Task set:
**1)** Answer these questions from the passage on doctors' work ideals.
(a) What did the willingness to put in extra effort endow doctors with among their colleagues?
(b) Which differences were more pronounced: those between senior consultants and specialty registrars, or those between the genders?
(c) What is the non-reduction of working hours among men correlated with later in their careers?
**2)** Continue the passage on doctors' work ideals, picking up after its final sentence.

These expectations for intensive and effective work corroborate previous research showing that hard work is a ubiquitous norm in the medical profession (30). The willingness to put in extra effort appeared to be fundamental to the doctors, as well as an expression of dedication, as something that endowed them with legitimacy among their colleagues. Experience is crucial in the medical profession, and obtaining medical competence is a matter of life-long learning. The challenge that emerges here is the question of whether it is at all possible to be «good enough» as a doctor.

With regard to the general topic of what it means to be a good doctor, the differences that we found between the senior consultants and the specialty registrars were more pronounced than those between the genders. Few differences between male and female doctors have previously been found in terms of job satisfaction (31). As regards the everyday consequences of such job ideals, however, it has been shown that women and men handle the work-life balance differently. Women reduced their number of hours worked to a greater extent than men, despite an equally large care burden measured by their number of children (32). This non-reduction of working hours among men is correlated with emotional exhaustion (burn-out) later in their careers (33).

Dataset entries

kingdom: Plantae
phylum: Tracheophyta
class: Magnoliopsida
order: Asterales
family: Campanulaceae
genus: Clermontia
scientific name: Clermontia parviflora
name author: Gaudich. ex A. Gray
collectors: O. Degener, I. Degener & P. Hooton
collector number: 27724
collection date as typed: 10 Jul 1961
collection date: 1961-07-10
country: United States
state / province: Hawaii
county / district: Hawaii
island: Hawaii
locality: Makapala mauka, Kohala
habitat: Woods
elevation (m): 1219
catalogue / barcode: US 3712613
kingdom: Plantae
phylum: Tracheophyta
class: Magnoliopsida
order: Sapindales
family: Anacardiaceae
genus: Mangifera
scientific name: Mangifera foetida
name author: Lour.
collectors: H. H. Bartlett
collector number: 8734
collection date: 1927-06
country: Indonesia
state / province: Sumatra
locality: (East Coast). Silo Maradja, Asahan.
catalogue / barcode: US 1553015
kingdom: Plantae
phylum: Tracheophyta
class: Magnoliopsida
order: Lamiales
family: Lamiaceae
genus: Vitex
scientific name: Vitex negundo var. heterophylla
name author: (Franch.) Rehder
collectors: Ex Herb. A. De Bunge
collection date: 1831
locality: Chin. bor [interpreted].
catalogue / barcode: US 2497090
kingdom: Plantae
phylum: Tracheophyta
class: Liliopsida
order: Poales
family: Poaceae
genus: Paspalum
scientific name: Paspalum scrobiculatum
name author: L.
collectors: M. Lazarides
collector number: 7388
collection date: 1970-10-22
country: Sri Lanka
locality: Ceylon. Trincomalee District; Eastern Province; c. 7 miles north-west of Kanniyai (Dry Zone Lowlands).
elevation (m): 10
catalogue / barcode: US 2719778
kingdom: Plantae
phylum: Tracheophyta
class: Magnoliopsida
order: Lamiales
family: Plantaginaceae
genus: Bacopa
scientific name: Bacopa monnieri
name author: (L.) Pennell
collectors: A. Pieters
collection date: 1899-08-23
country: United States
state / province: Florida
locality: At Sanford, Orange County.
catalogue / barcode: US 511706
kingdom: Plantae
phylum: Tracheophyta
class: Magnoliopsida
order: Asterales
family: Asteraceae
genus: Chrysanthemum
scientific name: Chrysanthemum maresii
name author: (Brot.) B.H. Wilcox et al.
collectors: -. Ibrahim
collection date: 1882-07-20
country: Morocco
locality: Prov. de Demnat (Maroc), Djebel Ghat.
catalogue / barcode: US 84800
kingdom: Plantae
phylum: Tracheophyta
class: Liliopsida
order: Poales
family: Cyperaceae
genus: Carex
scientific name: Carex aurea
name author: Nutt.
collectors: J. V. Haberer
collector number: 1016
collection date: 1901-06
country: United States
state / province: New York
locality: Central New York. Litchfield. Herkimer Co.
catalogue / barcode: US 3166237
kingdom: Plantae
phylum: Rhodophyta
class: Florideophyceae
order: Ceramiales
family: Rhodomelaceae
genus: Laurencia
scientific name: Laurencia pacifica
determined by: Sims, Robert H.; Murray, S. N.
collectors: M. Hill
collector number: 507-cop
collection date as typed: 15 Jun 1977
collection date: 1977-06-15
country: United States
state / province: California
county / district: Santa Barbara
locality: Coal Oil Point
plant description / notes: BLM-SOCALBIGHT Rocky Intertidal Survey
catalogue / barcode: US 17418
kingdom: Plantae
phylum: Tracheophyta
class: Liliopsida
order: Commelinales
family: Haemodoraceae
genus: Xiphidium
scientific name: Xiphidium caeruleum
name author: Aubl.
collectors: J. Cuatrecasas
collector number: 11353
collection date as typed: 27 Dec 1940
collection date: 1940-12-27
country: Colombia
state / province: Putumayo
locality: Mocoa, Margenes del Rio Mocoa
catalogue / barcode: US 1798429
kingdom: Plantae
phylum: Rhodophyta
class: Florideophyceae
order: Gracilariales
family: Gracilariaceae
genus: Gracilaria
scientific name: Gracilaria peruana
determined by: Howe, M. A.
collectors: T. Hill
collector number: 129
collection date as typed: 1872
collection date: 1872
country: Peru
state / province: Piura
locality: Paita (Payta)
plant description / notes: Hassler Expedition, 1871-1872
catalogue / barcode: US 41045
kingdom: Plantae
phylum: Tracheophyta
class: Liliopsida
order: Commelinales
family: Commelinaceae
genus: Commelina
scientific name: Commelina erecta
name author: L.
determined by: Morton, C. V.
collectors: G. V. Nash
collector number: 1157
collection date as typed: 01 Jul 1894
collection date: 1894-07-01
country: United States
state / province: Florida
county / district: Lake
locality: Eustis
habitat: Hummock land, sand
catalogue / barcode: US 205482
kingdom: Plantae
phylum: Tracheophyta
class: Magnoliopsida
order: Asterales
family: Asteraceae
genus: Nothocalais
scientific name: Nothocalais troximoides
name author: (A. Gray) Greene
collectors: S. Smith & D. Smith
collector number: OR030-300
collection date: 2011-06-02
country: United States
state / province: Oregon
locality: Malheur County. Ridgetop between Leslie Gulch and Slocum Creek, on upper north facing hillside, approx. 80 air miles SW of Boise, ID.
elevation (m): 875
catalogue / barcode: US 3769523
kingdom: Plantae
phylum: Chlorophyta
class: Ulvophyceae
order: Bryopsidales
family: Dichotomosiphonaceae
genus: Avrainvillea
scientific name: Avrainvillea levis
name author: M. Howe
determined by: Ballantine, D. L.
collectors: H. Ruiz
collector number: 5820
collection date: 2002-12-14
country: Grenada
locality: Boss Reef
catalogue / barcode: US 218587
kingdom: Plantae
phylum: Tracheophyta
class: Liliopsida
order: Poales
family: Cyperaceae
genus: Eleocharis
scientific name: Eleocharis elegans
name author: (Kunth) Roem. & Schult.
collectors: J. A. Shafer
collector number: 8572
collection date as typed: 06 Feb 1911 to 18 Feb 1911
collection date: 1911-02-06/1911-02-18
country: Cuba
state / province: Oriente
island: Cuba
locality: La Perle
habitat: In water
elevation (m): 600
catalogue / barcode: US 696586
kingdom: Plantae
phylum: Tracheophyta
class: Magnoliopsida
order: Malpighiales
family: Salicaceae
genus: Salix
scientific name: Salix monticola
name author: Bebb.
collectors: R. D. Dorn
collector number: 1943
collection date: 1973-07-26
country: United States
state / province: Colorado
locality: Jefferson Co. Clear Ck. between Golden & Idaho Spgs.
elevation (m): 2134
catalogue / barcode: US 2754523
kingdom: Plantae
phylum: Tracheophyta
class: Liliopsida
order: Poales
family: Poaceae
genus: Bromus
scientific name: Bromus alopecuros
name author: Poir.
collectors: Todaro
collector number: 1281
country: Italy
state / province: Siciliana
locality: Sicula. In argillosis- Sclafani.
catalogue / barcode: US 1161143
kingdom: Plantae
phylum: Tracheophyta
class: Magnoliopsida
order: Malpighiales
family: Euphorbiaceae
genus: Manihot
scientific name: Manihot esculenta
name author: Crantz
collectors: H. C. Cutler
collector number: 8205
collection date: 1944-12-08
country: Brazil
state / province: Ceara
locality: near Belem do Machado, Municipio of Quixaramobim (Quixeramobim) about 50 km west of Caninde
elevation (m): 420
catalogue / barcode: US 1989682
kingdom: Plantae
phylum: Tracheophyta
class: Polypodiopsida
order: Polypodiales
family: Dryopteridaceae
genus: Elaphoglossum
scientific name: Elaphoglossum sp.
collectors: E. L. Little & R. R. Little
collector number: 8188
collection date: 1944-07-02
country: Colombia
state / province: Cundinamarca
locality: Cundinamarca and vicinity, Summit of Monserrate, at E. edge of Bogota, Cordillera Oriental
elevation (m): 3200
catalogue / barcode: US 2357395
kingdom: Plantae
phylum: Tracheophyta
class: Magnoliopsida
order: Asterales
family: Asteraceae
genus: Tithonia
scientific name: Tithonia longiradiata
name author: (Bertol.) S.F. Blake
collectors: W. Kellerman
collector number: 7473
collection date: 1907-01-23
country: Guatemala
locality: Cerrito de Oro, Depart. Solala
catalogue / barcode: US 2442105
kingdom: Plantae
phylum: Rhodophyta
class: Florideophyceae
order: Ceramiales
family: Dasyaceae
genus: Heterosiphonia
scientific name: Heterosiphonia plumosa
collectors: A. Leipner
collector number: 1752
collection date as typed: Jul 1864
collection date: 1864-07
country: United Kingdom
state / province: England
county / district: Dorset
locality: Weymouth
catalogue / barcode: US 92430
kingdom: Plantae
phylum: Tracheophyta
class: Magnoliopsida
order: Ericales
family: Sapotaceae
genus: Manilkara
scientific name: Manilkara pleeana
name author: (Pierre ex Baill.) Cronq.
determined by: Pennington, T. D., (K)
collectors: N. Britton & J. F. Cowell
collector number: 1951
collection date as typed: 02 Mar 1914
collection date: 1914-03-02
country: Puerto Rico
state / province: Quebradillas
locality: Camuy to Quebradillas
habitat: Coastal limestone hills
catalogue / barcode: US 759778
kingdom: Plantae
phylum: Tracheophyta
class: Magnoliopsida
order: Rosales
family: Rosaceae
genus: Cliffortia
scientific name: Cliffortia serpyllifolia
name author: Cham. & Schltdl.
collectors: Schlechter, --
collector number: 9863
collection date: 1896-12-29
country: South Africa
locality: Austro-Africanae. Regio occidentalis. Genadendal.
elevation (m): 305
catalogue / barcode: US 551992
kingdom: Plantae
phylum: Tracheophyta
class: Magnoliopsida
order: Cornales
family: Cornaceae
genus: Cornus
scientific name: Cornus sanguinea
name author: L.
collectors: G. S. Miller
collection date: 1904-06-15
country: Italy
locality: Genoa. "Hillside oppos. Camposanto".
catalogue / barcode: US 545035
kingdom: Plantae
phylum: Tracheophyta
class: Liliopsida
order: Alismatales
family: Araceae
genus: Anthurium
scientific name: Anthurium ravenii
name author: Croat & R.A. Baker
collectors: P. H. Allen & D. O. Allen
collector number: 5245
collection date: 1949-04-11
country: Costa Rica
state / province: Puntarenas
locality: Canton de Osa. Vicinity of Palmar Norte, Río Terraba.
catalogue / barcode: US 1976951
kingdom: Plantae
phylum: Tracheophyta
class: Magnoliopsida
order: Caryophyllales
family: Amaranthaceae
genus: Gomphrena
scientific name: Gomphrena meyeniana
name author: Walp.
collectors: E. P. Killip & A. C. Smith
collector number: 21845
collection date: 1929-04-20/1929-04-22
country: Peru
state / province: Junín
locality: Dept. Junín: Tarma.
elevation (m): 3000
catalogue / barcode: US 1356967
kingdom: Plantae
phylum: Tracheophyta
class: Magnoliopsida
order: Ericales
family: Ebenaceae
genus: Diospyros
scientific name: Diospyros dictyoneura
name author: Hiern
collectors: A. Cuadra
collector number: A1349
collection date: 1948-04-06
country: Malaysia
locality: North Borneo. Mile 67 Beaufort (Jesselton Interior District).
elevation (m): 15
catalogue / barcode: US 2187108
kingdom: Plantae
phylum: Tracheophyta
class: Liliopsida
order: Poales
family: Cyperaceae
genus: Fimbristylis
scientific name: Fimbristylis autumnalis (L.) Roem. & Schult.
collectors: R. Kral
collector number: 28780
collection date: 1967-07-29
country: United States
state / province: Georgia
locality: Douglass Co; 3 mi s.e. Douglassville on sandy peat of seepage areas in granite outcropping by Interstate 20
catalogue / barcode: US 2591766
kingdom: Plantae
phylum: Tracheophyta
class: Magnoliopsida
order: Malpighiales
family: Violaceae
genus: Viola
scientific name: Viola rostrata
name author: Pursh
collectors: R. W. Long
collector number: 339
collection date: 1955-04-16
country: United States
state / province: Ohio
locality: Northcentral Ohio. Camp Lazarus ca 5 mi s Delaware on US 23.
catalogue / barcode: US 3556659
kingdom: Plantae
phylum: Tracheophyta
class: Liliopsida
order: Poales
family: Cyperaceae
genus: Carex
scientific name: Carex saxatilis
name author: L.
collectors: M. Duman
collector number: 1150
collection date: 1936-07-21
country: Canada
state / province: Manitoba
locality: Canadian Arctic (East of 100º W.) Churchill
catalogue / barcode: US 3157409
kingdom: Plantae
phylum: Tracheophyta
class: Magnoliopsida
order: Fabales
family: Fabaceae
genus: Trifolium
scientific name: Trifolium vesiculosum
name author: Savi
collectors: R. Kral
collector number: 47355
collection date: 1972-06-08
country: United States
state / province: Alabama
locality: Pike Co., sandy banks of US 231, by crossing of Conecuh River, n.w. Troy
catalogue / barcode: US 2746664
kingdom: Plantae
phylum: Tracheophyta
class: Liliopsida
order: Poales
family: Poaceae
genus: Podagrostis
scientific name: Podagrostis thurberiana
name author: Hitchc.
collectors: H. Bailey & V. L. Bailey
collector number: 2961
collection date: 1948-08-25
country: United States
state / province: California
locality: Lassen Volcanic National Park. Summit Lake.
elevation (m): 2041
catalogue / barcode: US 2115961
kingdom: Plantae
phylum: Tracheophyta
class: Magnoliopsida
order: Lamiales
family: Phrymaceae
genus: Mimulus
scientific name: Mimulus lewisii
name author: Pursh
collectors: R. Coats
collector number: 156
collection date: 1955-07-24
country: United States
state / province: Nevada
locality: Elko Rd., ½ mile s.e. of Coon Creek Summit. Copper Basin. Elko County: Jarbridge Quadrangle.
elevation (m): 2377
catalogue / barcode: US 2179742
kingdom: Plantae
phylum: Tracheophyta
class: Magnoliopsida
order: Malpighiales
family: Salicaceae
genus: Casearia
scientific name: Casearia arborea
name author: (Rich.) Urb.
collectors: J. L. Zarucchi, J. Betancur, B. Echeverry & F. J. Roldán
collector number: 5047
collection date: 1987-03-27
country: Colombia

Your responses:
**1)**
(a) Legitimacy.
(b) The differences between the senior consultants and the specialty registrars.
(c) Emotional exhaustion (burn-out).

**2)**
Using the available data material, we have also analysed the challenges that hospital doctors face when seeking to live up to the ideals of the good doctor. The results will be presented in a separate article.

The strength of a qualitative study is that it generates experience-based knowledge, rather than quantitative rankings. This restricts its generalisability. However, the external validity of this study’s findings is enhanced by the inclusion in the material of doctors from a large, centrally located and a small, local hospital, doctors from various medical specialties, and specialty registrars as well as senior consultants (34).

Recruitment for the study may have resulted in a sample of doctors who had a particular interest in the topic. We may also have selected doctors with better opportunities to work long hours, because the interviews were conducted at the end of the working day. The fact of having three individual interviews and eight group interviews may have affected the results because of the different dynamics inherent in the two forms of interviewing. The participants in the individual interviews would have had less time to speak in a group, and their statements would have been affected by what others said, and vice versa. This may have caused us to give these participants more space in our study than the individual participants in the focus groups.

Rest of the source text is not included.